At the end of the day, you have a lot of moving pieces within your stack that you need to monitor over time to make your application more efficient and performant. You also have to be able to debug the setup in case of an outage or incident. Unfortunately these complex stacks are bound to run into issues over time and you need to ensure you have the tools to narrow down the root cause quickly so you can spend your engineering time fixing the problem, not trying to figure out what the problem is.
When dealing with logs there is a wide variety of contexts you need to account for.
Firstly, there are the metrics from the actual server your stack is running on to ensure it has enough resources to compute responses to the client quickly and efficiently. Secondly, there are the error logs produced by your application in the event of a malfunction, such as your Nginx server crashing. Luckily there are many third-party solutions called Application Performance Monitoring software that capture and organize these logs and can be found in tools like New Relic.

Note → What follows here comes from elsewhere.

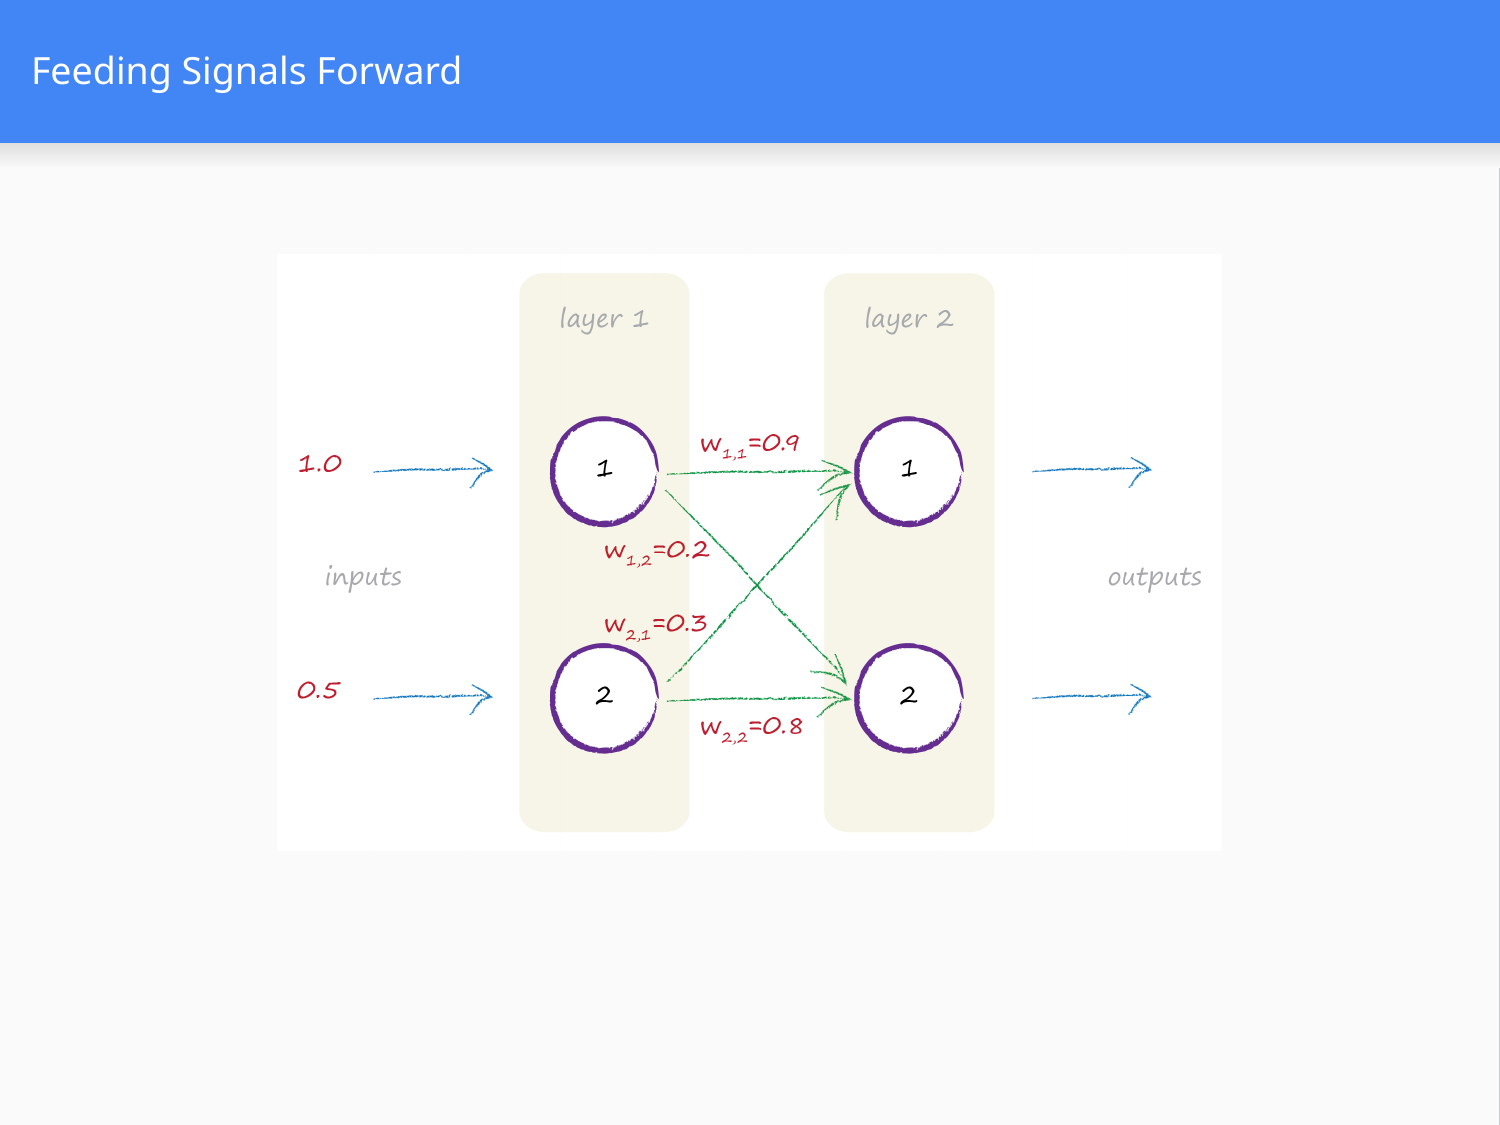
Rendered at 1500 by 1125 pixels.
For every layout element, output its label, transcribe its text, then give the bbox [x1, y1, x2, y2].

Third, you’ll need to worry about all the access logs generated by your software which can be very useful in narrowing down the root cause of issues and analyzing traffic patterns over time. These can be difficult to digest and manage due to sheer volume. There are also 3rd party tools that digest these logs for you but they can get quite expensive even for the starting pricing tiers.
The ELK stack can be very useful as it provides a log digestion tool in Logstash, a highly efficient document storage location in ElasticSearch, and a user interface to interact with said documents in Kibana.

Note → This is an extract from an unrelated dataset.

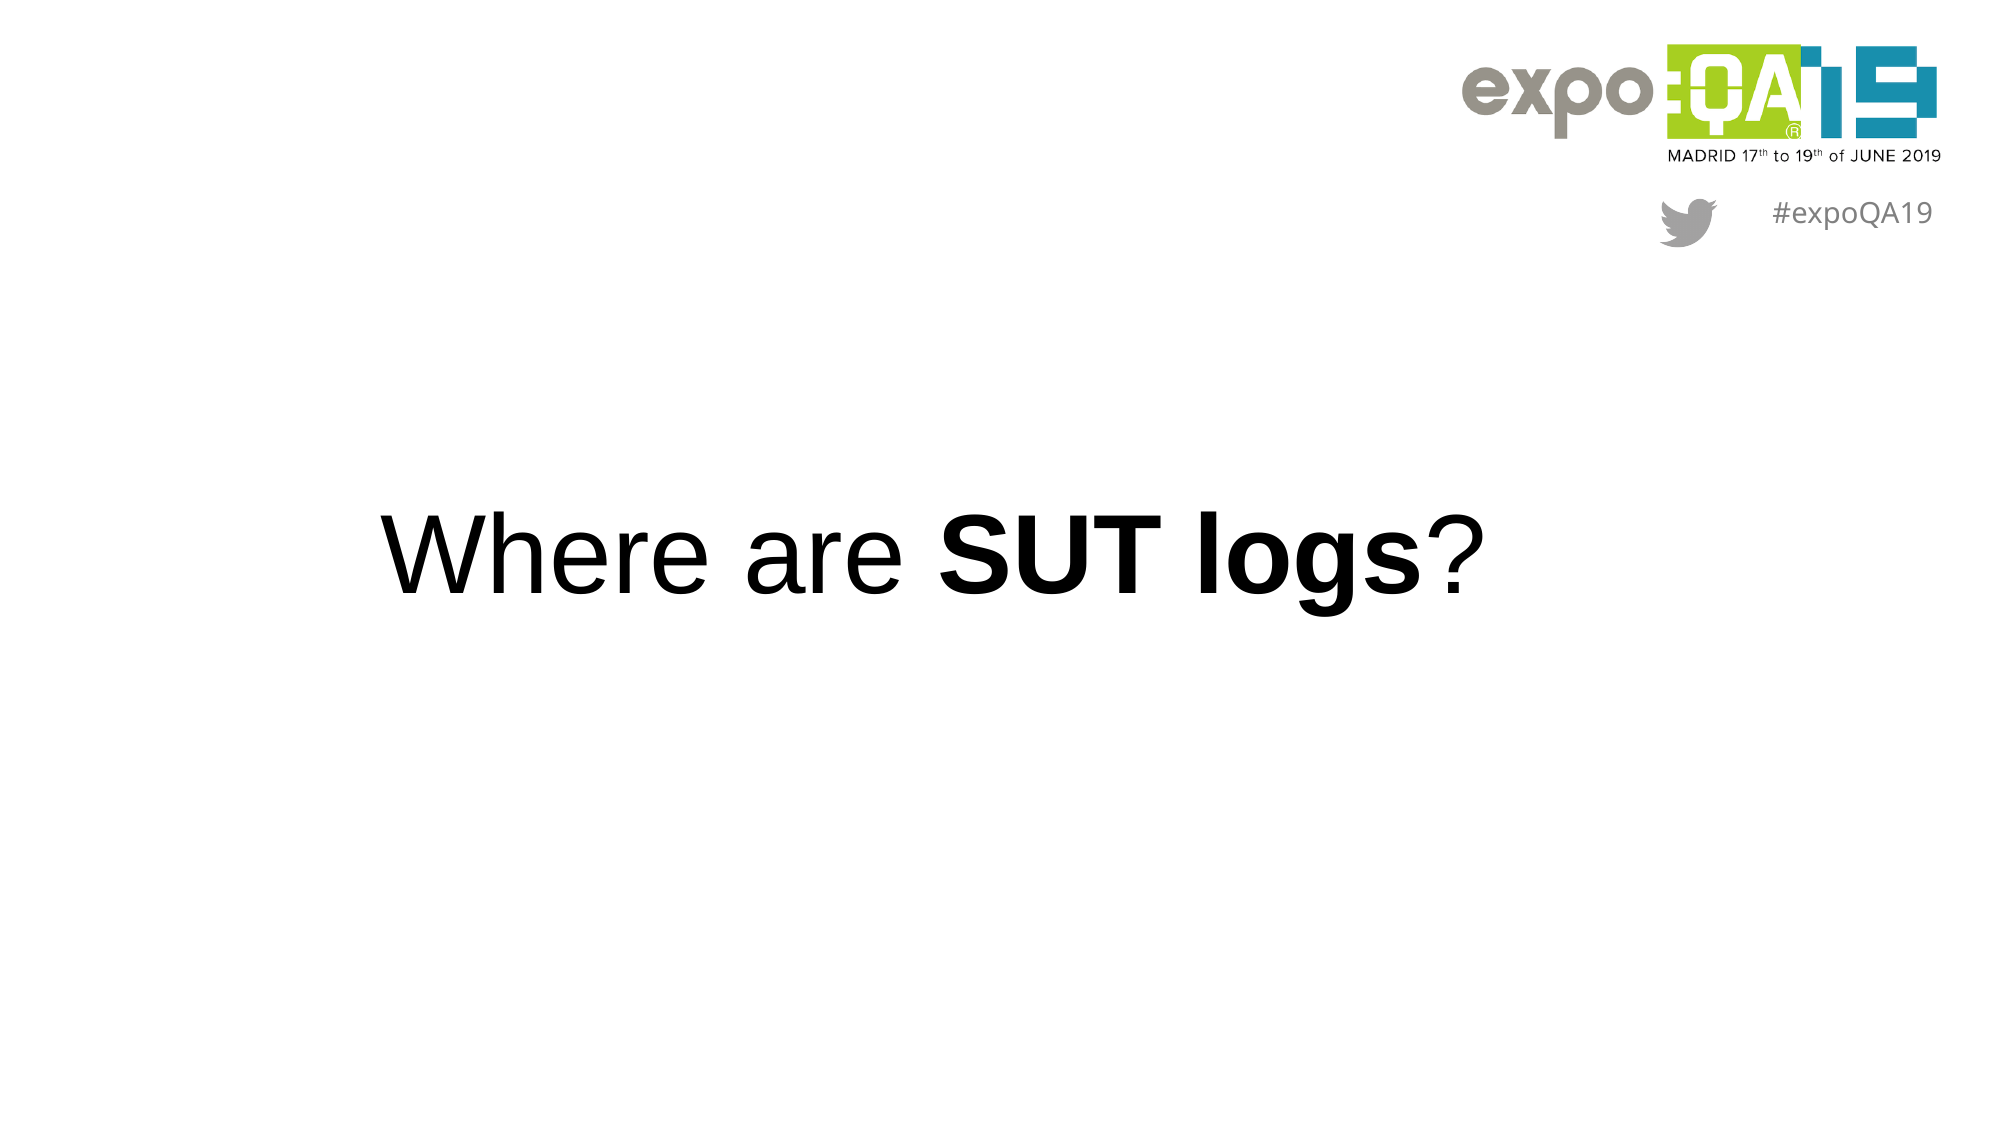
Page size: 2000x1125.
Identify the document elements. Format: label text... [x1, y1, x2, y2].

picture [1429, 37, 1948, 165]
text_box Where are SUT logs? [366, 484, 1571, 650]
picture [1659, 193, 1718, 253]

You can run your own ELK stack instance on a cloud provider like Digital Ocean or AWS, or use one of the 3rd party solutions like AWS Elastic to get up and running with the ELK stack. These solutions are significantly cheaper than some of the 3rd party log digestion tools and also give you complete control over how your application stores it’s logs.
The Section platform provides a hosted ELK stack instance included in the pricing structure for each customer. This ELK stack does not digest your origin logs but comes pre-configured to digest all your HTTP traffic flowing through the Section infrastructure. We log every request hitting our servers with some additional fields like geo-location of the connecting user, all the logs from your proxy stack for a better understanding of what each proxy is doing for you, and also the responses being sent from your origin server. These logs can be very helpful in understanding how your content is being delivered and even assist in the debugging of origin issues at a particular point in time.